Other ways to elevate equity in community health actions include the use of frameworks. The newly revised Mobilizing for Action through Planning and Partnerships (now MAPP 2.0) developed by the National Association of County and City Health Officials (NACCHO) is a great example. The MAPP 2.0 frameworks for Community Status and Context Assessment both provide approaches to CHA data collection that emphasize attention to root causes of inequity and the active inclusion of all community members. These tools can help form a comprehensive picture of population health and reveal hidden systems and multi-level factors that influence older adult well-being. With a greater awareness about health disparities among older adults offered by CHA data, resulting action plans can better address the social determinants that affect their health.

These action plans are often created by local health departments as part of a Community Health Improvement Plan, or CHIP. This action aligns with EPHS #5 – create, champion, and implement policies, plans, and laws that impact health. The Centers for Disease Control and Prevention defines CHIP as a long-term, systematic effort to address public health problems (most CHIPs are updated every three to five years) and they are typically based on the outcomes of the CHA process. Prioritizing older adult health and social needs in the CHIP is a key strategy for health departments nationwide to begin integrating an age-friendly approach to public health. In doing so, we can help to ensure that our nation is better attuned to the needs of all people, including older adults and their caregivers.

Here are some strategies to include healthy aging in CHA and CHIP based on the Age-Friendly Public Health Systems 6Cs Framework.

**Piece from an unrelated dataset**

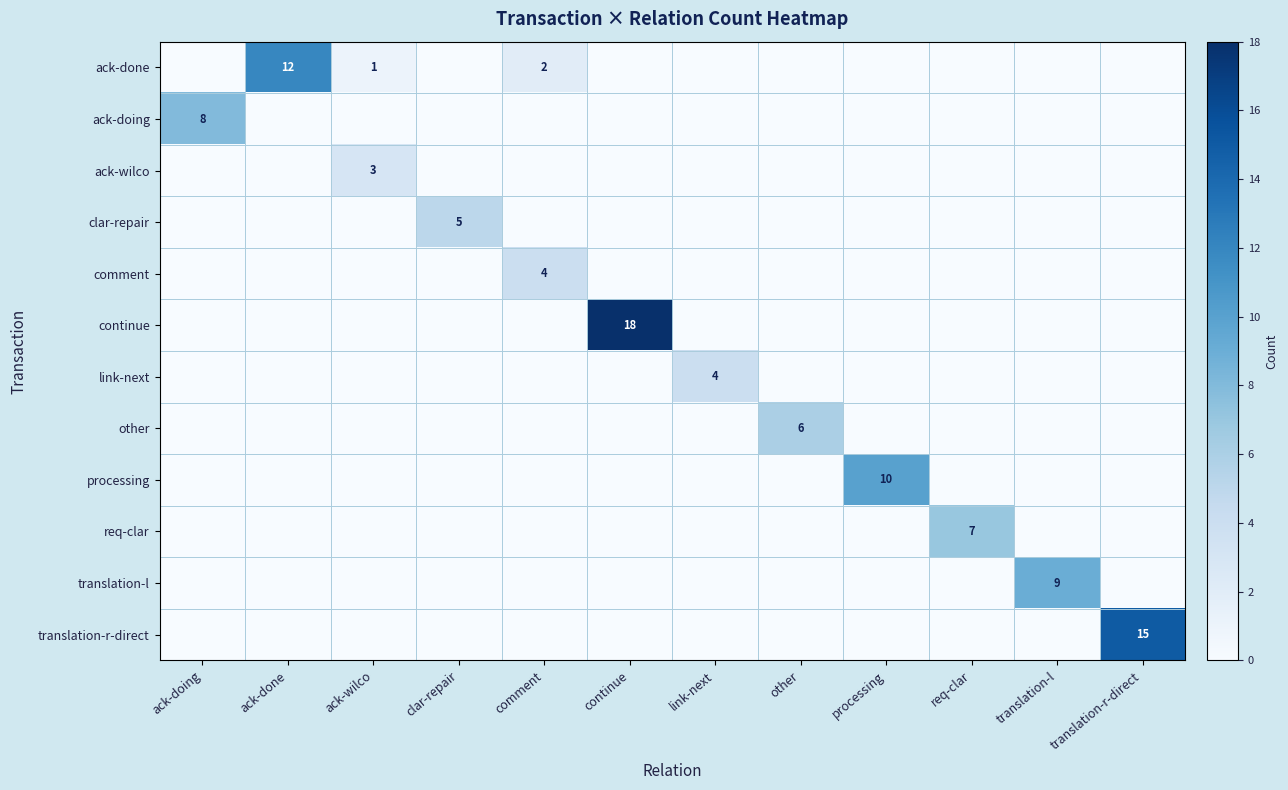

Rank the categories by link-next value from lowest to highest.

ack-doing, ack-done, ack-wilco, clar-repair, comment, continue, other, processing, req-clar, translation-l, translation-r-direct, link-next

  • Creating and leading a community commitment to promoting healthy aging by ensuring the CHA/CHIP processes dedicate special attention to older adult health and social needs.
  • Connecting and convening local and community stakeholders to create a partnership that supports collaboration with the aging services sector, emergency services, health systems, and other sectors that engage with the older adult population.
  • Coordinating existing supports and services, such as local volunteer programs and faith-based organizations, to aid in carrying out strategies that meet CHIP priorities.
  • Collecting, analyzing, and translating data on older adult health challenges, such as local rates of Alzheimer’s disease or related dementias, challenges experienced by caregivers, issues with mobility or transportation, or the accessibility of existing resources, like routine health screenings.
  • Communicating data, common themes, and identified community health priorities in the CHIP to the older adult community and partners in a culturally sensitive, informed, and productive manner.
  • Complementing the collection of pertinent data indicators that signal community health needs or disparities with the addition of recommended healthy aging indicators.

The August AFPHS training highlighted community health assessment and improvement activities that support the first C of the AFPHS 6Cs Framework, Creating and Leading. Speakers Anna Clayton, National Association of County and City Health Officials (NACCHO) and Ryan Mims, Florida Department of Health in Walton County shared tools and strategies for using CHA and CHIP actions to support healthy aging, such as:

  • NACCHO’s newly revised Mobilizing for Action through Planning and Partnerships (MAPP) framework for community health improvement,
  • ensuring the promotion of health equity is foundational to CHA and CHIP planning through MAPP’s Health Equity Action Spectrum,
  • using the new Indicators of Healthy Aging Guide to add older adult data to the CHA process,
  • elevating community interests and insights in the findings of CHA and CHIP projects, and
  • integrating age-friendly actions into CHIP priorities.